## Work instruction
Tell whether the essay on children hitting back agrees with each statement, answering yes or no and quoting the words from the essay that decide it. 1. The essay is dated March 21, 2023. 2. The essay calls the "bad seed" a stock character in comedy. 3. The essay says people would cheer an adult victim who fiercely defends themself.

## Text segment
####
Why we don’t like it when children hit us back
To all the children who have ever been told to “respect” someone that hated them.
March 21, 2023
Even those of us that are disturbed by the thought of how widespread corporal punishment still is in all ranks of society are uncomfortable at the idea of a child defending themself using violence against their oppressors and abusers. A child who hits back proves that the adults “were right all along,” that their violence was justified. Even as they would cheer an adult victim for defending themself fiercely.
Even those “child rights advocates” imagine the right child victim as one who takes it without ever stopping to love “its” owners. Tear-stained and afraid, the child is too innocent to be hit in a guilt-free manner. No one likes to imagine the Brat as Victim—the child who does, according to adultist logic, deserve being hit, because they follow their desires, because they walk the world with their head high, because they talk back, because they are loud, because they are unapologetically here, and resistant to being cast in the role of guest of a world that is just not made for them.
If we are against corporal punishment, the brat is our gotcha, the proof that it is actually not that much of an injustice. The brat unsettles us, so much that the “bad seed” is a stock character in horror, a genre that is much permeated by the adult gaze (defined as “the way children are viewed, represented and portrayed by adults; and finally society’s conception of children and the way this is perpetuated within institutions, and inherent in all interactions with children”), where the adult fear for the subversion of the structures that keep children under control is very much represented.
####
## Data below
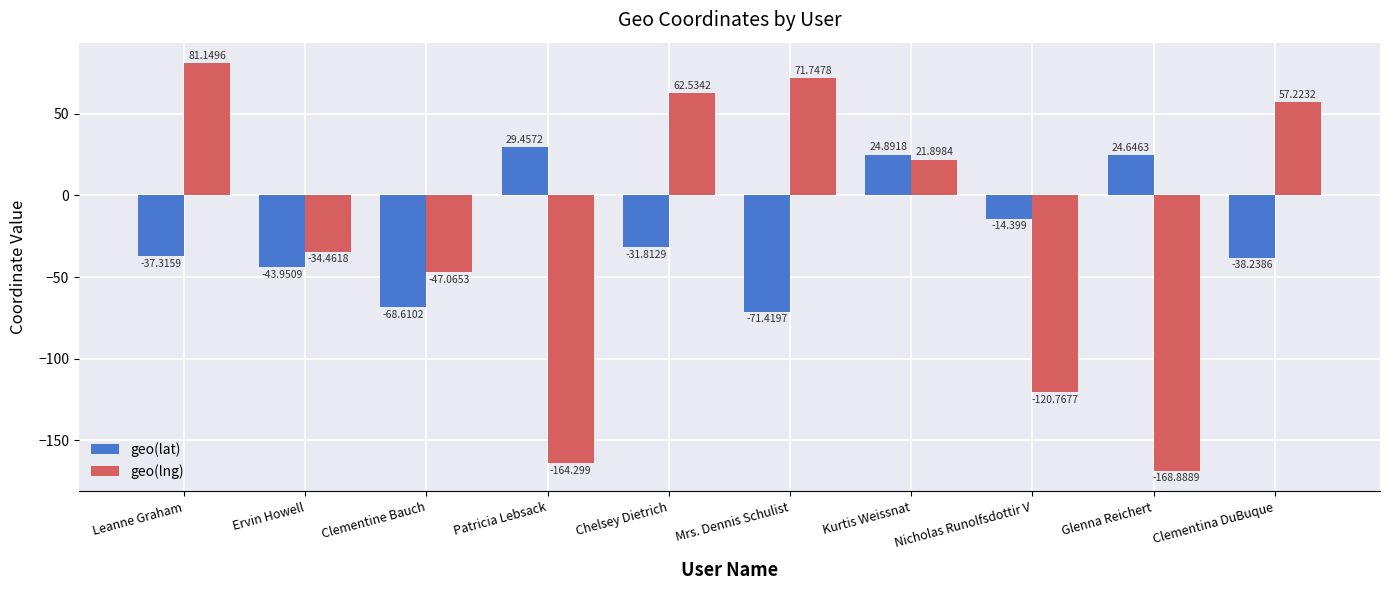

Which category has the lowest value across all series?

Glenna Reichert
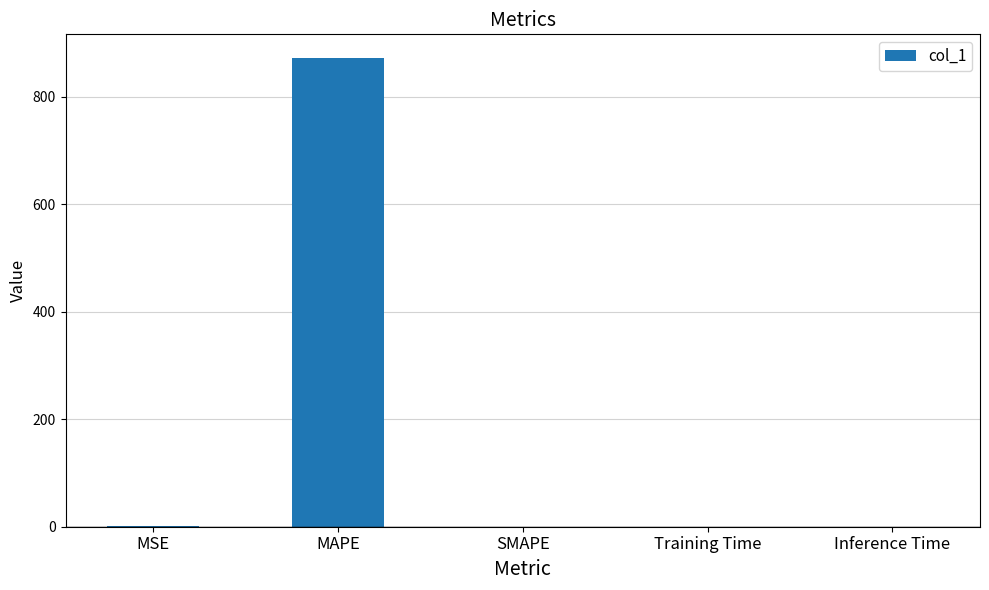

How many values exceed 0?

4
####
## Worked solution
1. Yes: "March 21, 2023"
2. No: "the “bad seed” is a stock character in horror"
3. Yes: "Even as they would cheer an adult victim for defending themself fiercely."